Core Concepts
This page defines the key terms used throughout Transformer Lab and explains how they relate to each other.
Teams​
A team is a shared workspace for multiple users. Teams provide:
- Shared experiments — collaborate on the same research
- Shared compute providers — configured once, available to all members
- Quotas — team-level and per-user compute time limits
- Access control — role-based permissions (owner, member) with per-resource read/write rules
Experiments​
An experiment is the top-level container for organizing your work. It holds tasks, jobs, notes, and documents in one place. Think of it as a project folder for a line of research.
When you first use Transformer Lab, default experiments named alpha, beta, and gamma are created for you. You can create your own and name them however you like.
Everything you do — launching training runs, running evaluations, chatting with a model — happens inside an experiment.
Tasks​
A task is a specification for a piece of work. It defines what to run, what resources it needs, and where to run it.
Tasks are defined with a task.yaml file. Here's a minimal example:
name: fine-tune-llama
resources:
compute_provider: my-slurm-cluster
accelerators: 'NVIDIA'
num_nodes: 1
envs:
LEARNING_RATE: '0.001'
setup: |
pip install -r requirements.txt
run: |
python train.py
This is just a sample — task.yaml supports many more fields including GitHub repo integration, hyperparameter sweeps, and resource constraints. See the Task YAML Structure page for the full reference.
You can create tasks by uploading a YAML file, importing from a task gallery, or writing one from scratch in the built-in editor.

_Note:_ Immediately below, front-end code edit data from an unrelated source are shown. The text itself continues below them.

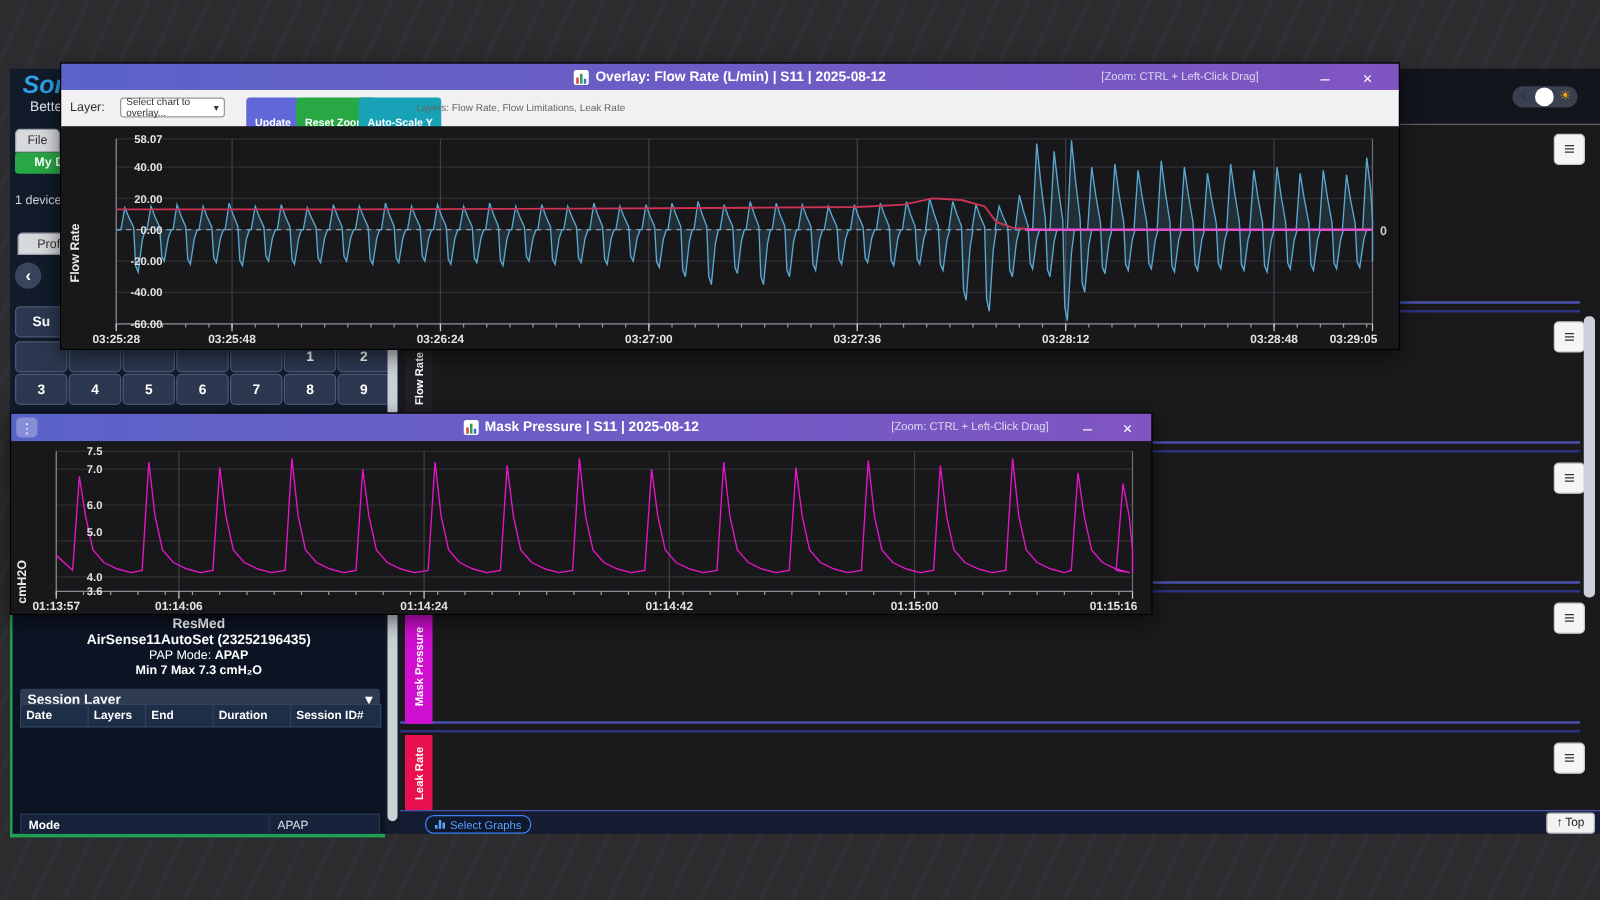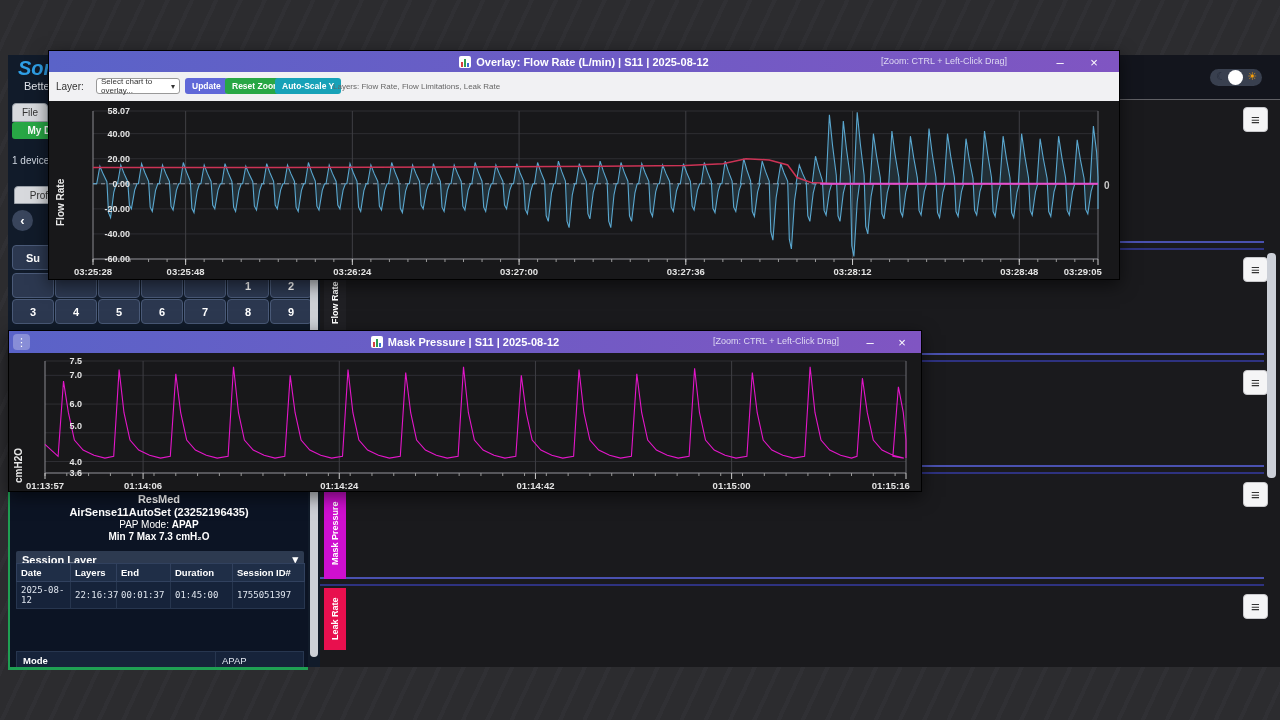--- a/index.html
+++ b/index.html
@@ -75,21 +75,21 @@
   .zoomhint{position:absolute;top:5px;font-size:9px;color:#ded9f2;}
   .minbtn,.closebtn{position:absolute;top:0;width:22px;height:22px;color:#fff;display:flex;align-items:center;justify-content:center;font-size:13px;}
   .dotsbtn{position:absolute;left:4px;top:3px;width:17px;height:16px;background:rgba(255,255,255,.28);
     border-radius:4px;color:#fff;display:flex;align-items:center;justify-content:center;font-size:11px;}
   .toolbar{position:absolute;left:0;top:21px;right:0;height:29px;background:#f1f1f3;border-bottom:1px solid #c9c9cc;}
   .tb-label{position:absolute;left:7px;top:9px;font-size:10px;color:#333;}
   .tb-select{position:absolute;left:47px;top:6px;width:84px;height:16px;background:#fff;border:1px solid #999;
     border-radius:3px;font-size:8px;color:#333;display:flex;align-items:center;padding:0 4px;box-sizing:border-box;}
   .tb-select .chev{margin-left:auto;font-size:8px;}
   .tb-btn{position:absolute;top:6px;height:16px;border-radius:3px;color:#fff;font-size:8.5px;font-weight:bold;
-    display:flex;align-items:center;justify-content:center;padding:0 7px;}
+    display:flex;align-items:center;justify-content:center;padding:12px 7px;margin-left:12px;}
   .btn-update{left:136px;background:#6068d8;}
   .btn-reset{left:176px;background:#28a745;}
   .btn-auto{left:226px;background:#17a2b8;}
   .tb-layers{position:absolute;left:284px;top:10px;font-size:8px;color:#666;}
   .chartzone{position:absolute;left:0;right:0;background:#18181a;}
   .flow-chartzone{top:50px;height:178px;}
   .mask-chartzone{top:22px;height:138px;}
   .ylab{position:absolute;color:#e8e8e8;font-size:10px;font-weight:bold;writing-mode:vertical-rl;transform:rotate(180deg);}
   .ytick{position:absolute;color:#e4e4e4;font-size:9px;font-weight:bold;text-align:right;padding-left:41px;}
   .xtick{position:absolute;color:#e4e4e4;font-size:9.5px;font-weight:bold;white-space:nowrap;}
@@ -154,27 +154,20 @@
         <thead>
             <tr>
               <th>Date</th>
               <th>Layers</th>
               <th>End</th>
               <th>Duration</th>
               <th>Session ID#</th>
             </tr>
           </thead>
           <tbody>
-            <tr>
-              <td>2025-08-12</td>
-              <td>22:16:37</td>
-              <td>00:01:37</td>
-              <td>01:45:00</td>
-              <td>1755051397</td>
-            </tr>
           </tbody>
       </table>
 
       <div class="secbar" style="top:143px;margin-top:20px;">
         <span>Device Settings</span>
         <span class="chev">▾</span>
       </div>
       <div class="mode-row">
         <div class="k" id="mode-key">Mode</div>
         <div class="v" id="mode-val">APAP</div>
@@ -214,20 +207,34 @@
         </div>
         <div class="hamb" style="top:539px;">
           <span>≡</span>
         </div>
       </div>
     <div id="vtabs">
         <div class="vtab" style="top:217px;height:62px;background:#202024;">Flow Rate</div>
         <div class="vtab" style="top:432px;height:92px;background:#cf0fcf;">Mask Pressure</div>
         <div class="vtab" style="top:533px;height:62px;background:#e8104e;">Leak Rate</div>
       </div>
+    <div class="bottombar">
+      <div class="selgraphs">
+        <span class="mini-bars">
+            <i style="height:3px"></i>
+            <i style="height:7px"></i>
+            <i style="height:5px"></i>
+          </span>
+        <span>Select Graphs</span>
+      </div>
+      <div class="topbtn">
+        <span>↑</span>
+        <span>Top</span>
+      </div>
+    </div>
     <div class="main-scroll"></div>
   </div>
 
   <div class="window mask-window">
     <div class="titlebar">
       <div class="dotsbtn">⋮</div>
       <div class="wtitle">
         <span class="chart-ico">
             <i style="height:5px;background:#d64040"></i>
             <i style="height:8px;background:#2e9e4f"></i>

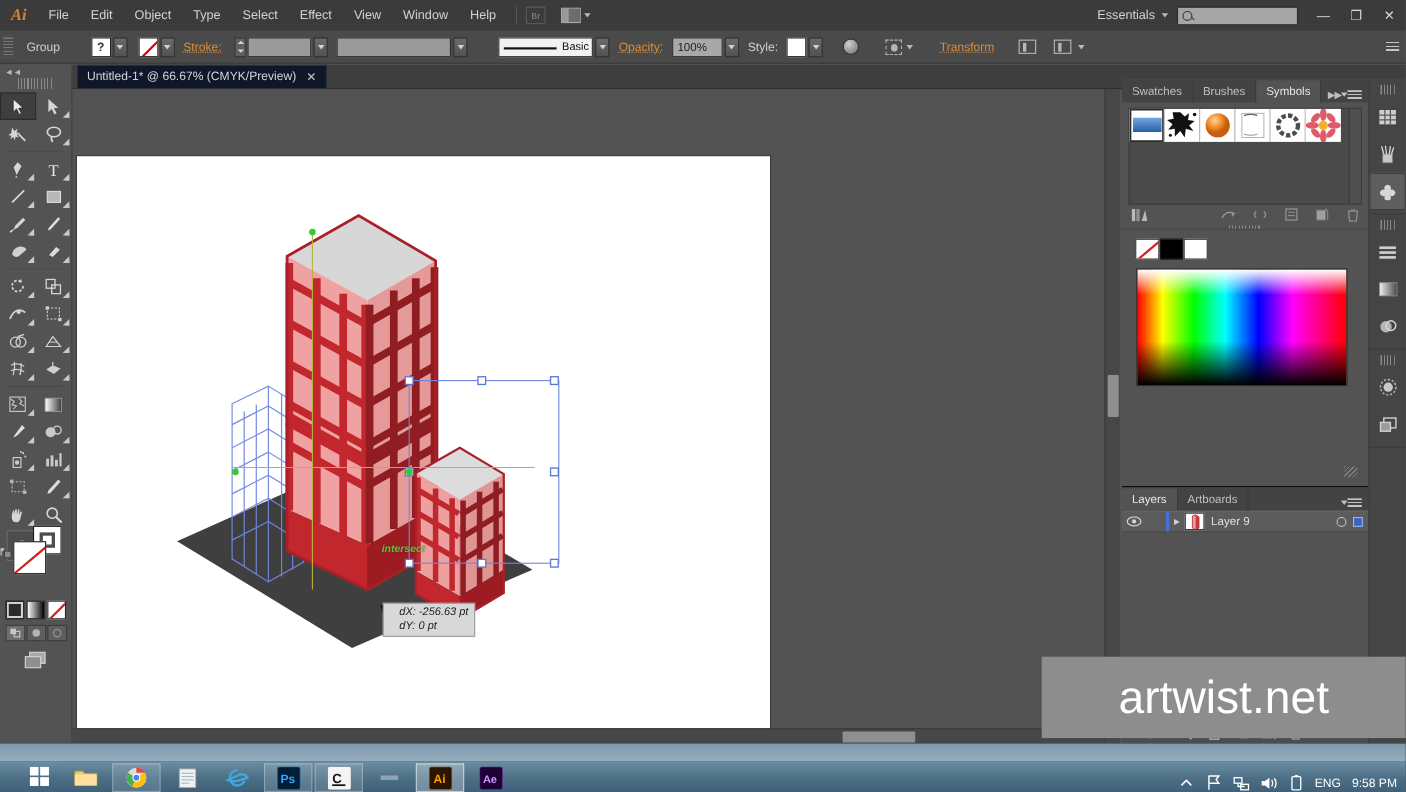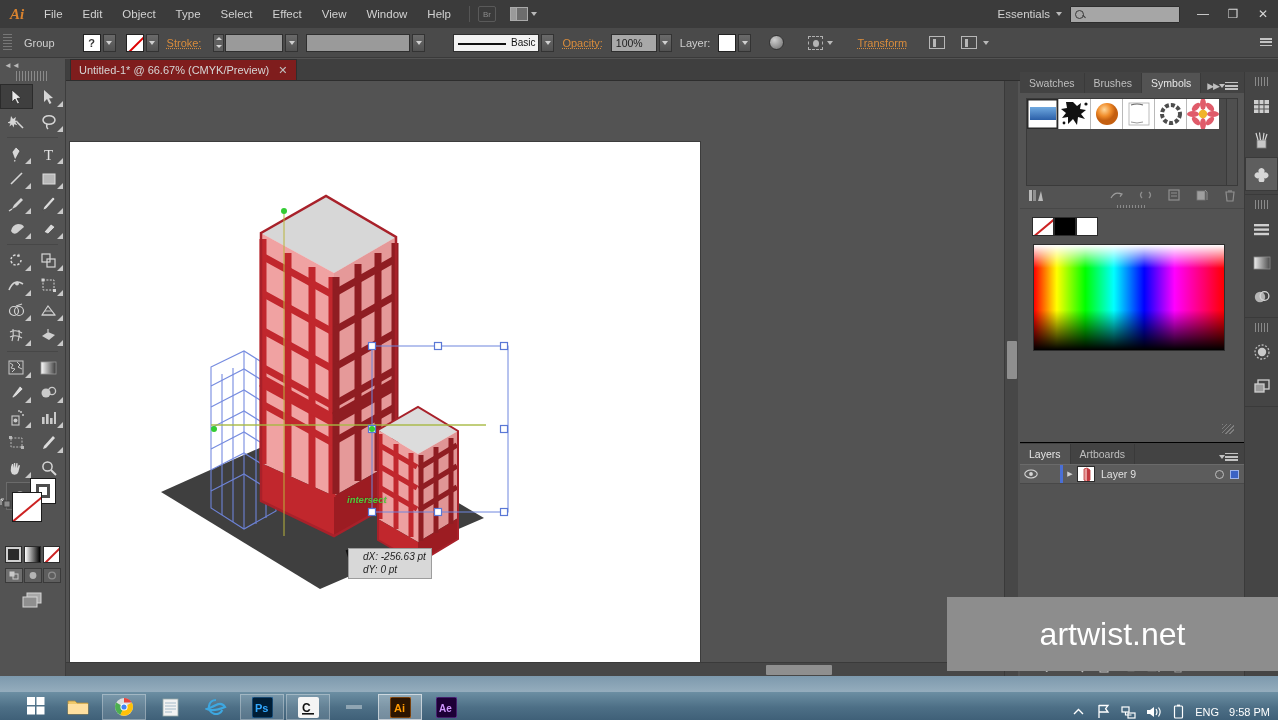--- a/index.html
+++ b/index.html
@@ -90,21 +90,21 @@
   .align-ico:after{content:"";position:absolute;left:3px;top:2px;width:3px;height:8px;background:#b7b7b7;}
   .cb-right{ margin-left:auto; padding-right:6px; display:flex; align-items:center;}
   .hamburger{width:12px;height:10px;background:repeating-linear-gradient(to bottom,#c4c4c4 0 1.5px,transparent 1.5px 3.5px);}
 
   
   .tabbar{
     position:absolute;left:0;top:59px;width:1278px;height:22px;background:#3f3f3f;
     border-bottom:1px solid #2e2e2e;display:flex;align-items:flex-end;
   }
   .doctab{
-    margin-left:70px;height:21px;background:#7f1d1d;border:1px solid #2e2e2e;border-bottom:none;
+    margin-left:70px;height:21px;background:#0f172a;border:1px solid #2e2e2e;border-bottom:none;
     display:flex;align-items:center;padding:0 8px;color:#d6d6d6;font-size:11px;gap:9px;margin-top:32px;
   }
   .tab-x{ color:#c0c0c0; font-size:11px; }
 
   
   .toolbar{
     position:absolute;left:0;top:59px;width:66px;height:632px;background:#535353;
     border-right:1px solid #3d3d3d;
   }
   .tb-collapse{height:12px;display:flex;align-items:center;padding-left:4px;color:#b8b8b8;font-size:8px;}
@@ -231,21 +231,21 @@
 
   
   .canvas-hscroll{position:absolute;left:66px;bottom:44px;width:938px;height:14px;background:#474747;border-top:1px solid #3a3a3a;}
   .hthumb{position:absolute;left:700px;top:2px;width:66px;height:10px;background:#8f8f8f;border-radius:1px;}
   .vthumb{position:absolute;left:2px;top:260px;width:10px;height:38px;background:#8f8f8f;border-radius:1px;}
 
   
   .watermark{
     position:absolute;left:947px;top:597px;width:331px;height:74px;background:#8d8d8d;
     display:flex;align-items:center;justify-content:center;
-    color:#fff;font-size:32px;letter-spacing:0px;
+    color:#fff;font-size:42px;letter-spacing:0px;
   }
 
   
   .taskbar{
     position:absolute;left:0;bottom:0;width:1278px;height:28px;
     background:linear-gradient(to bottom,#6c8fa3,#4d6f86 55%,#3f6078);
     display:flex;align-items:flex-end;padding-left:16px;
   }
   .tb-start{width:40px;height:28px;display:flex;align-items:center;justify-content:center;}
   .tb-app{width:44px;height:26px;display:flex;align-items:center;justify-content:center;margin-right:2px;}
@@ -325,21 +325,21 @@
       </div>
     <div class="basic-stroke" style="margin-left:28px;">Basic</div>
     <div class="mini-arrow">
         <div class="caret"></div>
       </div>
     <div class="cb-label orange">Opacity:</div>
     <div class="field lite" style="width:46px;">100%</div>
     <div class="mini-arrow">
         <div class="caret"></div>
       </div>
-    <div class="cb-label">Layer:</div>
+    <div class="cb-label">Style:</div>
     <div class="swatch-box"></div>
     <div class="mini-arrow">
         <div class="caret"></div>
       </div>
     <div style="margin-left:18px;" class="circle-ico"></div>
     <div style="display:flex;align-items:center;margin-left:24px;">
       <div class="dash-box"></div>
       <div class="caret" style="margin-left:4px;"></div>
     </div>
     <div class="cb-label orange" style="margin-left:16px;">Transform</div>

A task is a reusable template — each time you launch it, it creates a new job.
Jobs​
A job is a running instance of a task. When you launch a task, Transformer Lab creates a job, routes it to a compute provider, and tracks it through its lifecycle:
- QUEUED — submitted, waiting for the provider
- LAUNCHING — setup script running, dependencies installing
- RUNNING — main command executing
- COMPLETE — finished successfully
- FAILED — exited with an error
- STOPPED — stopped by the user
Each job produces logs and may produce artifacts like trained model weights, evaluation results, or exported files.
Compute Providers​
A compute provider is the backend that actually runs your jobs. Transformer Lab is provider-agnostic — you can configure one or more of the following:
| Provider | Use Case |
|---|---|
| Local | Run on the machine hosting Transformer Lab |
| Slurm | Submit to an on-premise HPC cluster |
| SkyPilot | Orchestrate across multiple clouds |
| Runpod | Serverless GPU cloud |
| dstack | Open-source distributed compute |
| Nebius | Cloud GPU provider |
| Vast.ai | GPU cloud marketplace |
| AWS / GCP / Azure | Direct cloud VM provisioning |
When you launch a task, Transformer Lab translates your resource requirements into the provider's native format (e.g., an sbatch command for Slurm, a VM launch for cloud providers) and handles monitoring and log retrieval.